Here's my weekly essay.
Starting from this week.

SA1 Topic=Fear
I got 24/30.
Some words and sentences in the essay might seem 'extra'. Ignore those. I was trying to reach the word minimum of 250. :P Read and comment yeah? The yellow highlights are the edited words.

Fear
         Fear is a lingering emotion within us. It is unavoidable and unexpected. You will never know when you will experience the chilling fingers of fear, clenching your heart, squeezing it with every heartbeat. Unfortunately, I know I feel (felt) it often. I have a ghastly story to tell and until this tale id told, this heart within me burns.

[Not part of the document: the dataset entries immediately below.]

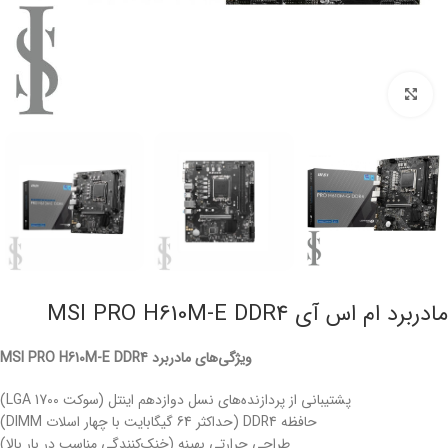
برای بزرگنمایی کلیک کنید
مادربرد ام اس آی MSI PRO H610M-E DDR4
ویژگی‌های مادربرد MSI PRO H610M-E DDR4
پشتیبانی از پردازنده‌های نسل دوازدهم اینتل (سوکت LGA 1700)
حافظه DDR4 (حداکثر 64 گیگابایت با چهار اسلات DIMM)
طراحی حرارتی بهینه (خنک‌کنندگی مناسب در بار بالا)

         The setting was a school. My school. The year (date) was nineteen-eighty-nine. I was a student in that school. A farouche person there. I was shy, reclusive and I feared people. Human beings like you and me scared (scare) me. Walking down the hallways sent shivers of fear through me. I felt that I was being watched. That a thousand unblinking eyes were watching me. The eyes of others were (are. I still believe that it's an 'are'!) my prison and their thoughts, my cage. I felt restricted being around people.I felt like they were judging me. Snickering at my clothes, gossiping, laughing at me.I felt the chilling fingers of fear every time I walked down the hallways. It clenched my heart and squeezed hard.
         The fear of humans started when I was eleven. It was a school performance and I was the star and as I stood on stage, facing a thousand and one guests, I forgot my lines. I was jeered and laughed at. My fellow performers mocked me. I could see th mocking in their eyes! Stone walls and iron bars do not make a prison, the eyes of others and their thoughts do. The people who laughed and jeered at (blank) me that day, locked me in a cage and threw away the key. To think that people could be so horrid and unforgiving!

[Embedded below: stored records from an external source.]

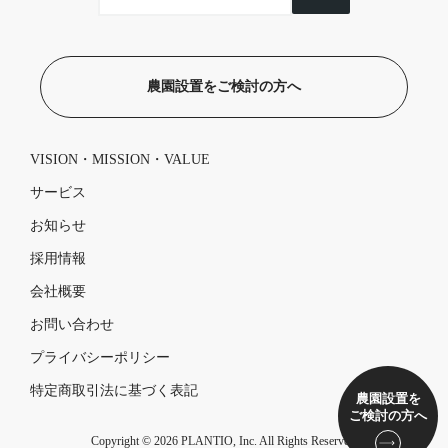
農園設置をご検討の方へ
VISION・MISSION・VALUE
サービス
お知らせ
採用情報
会社概要
お問い合わせ
プライバシーポリシー
特定商取引法に基づく表記
農園設置を
ご検討の方へ
Copyright © 2026 PLANTIO, Inc. All Rights Reserved.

         As you can see, their actions caused a deep fear to take root within me. A fear that will never go away. It lingers. (I forgot) My tale ends here and yet the horrid burning of my heart continues. Alas! I am resigned to my fanatical(I wanted to put fatalistic but it still turned out right in the end) thoughts.
         
         For fate is unavoidable and so is fear. Fear. The lingering emotion within me. The bane of my existence(I don't like this phrase). It will never leave me. 


How is it?
According to Mr Kang, the HOD,
    Accurate Writing that Shows Apt Use of a Range of Vocabulary.
                                                                                                   -Mr Vincent Kang
So what do you all think about this essay?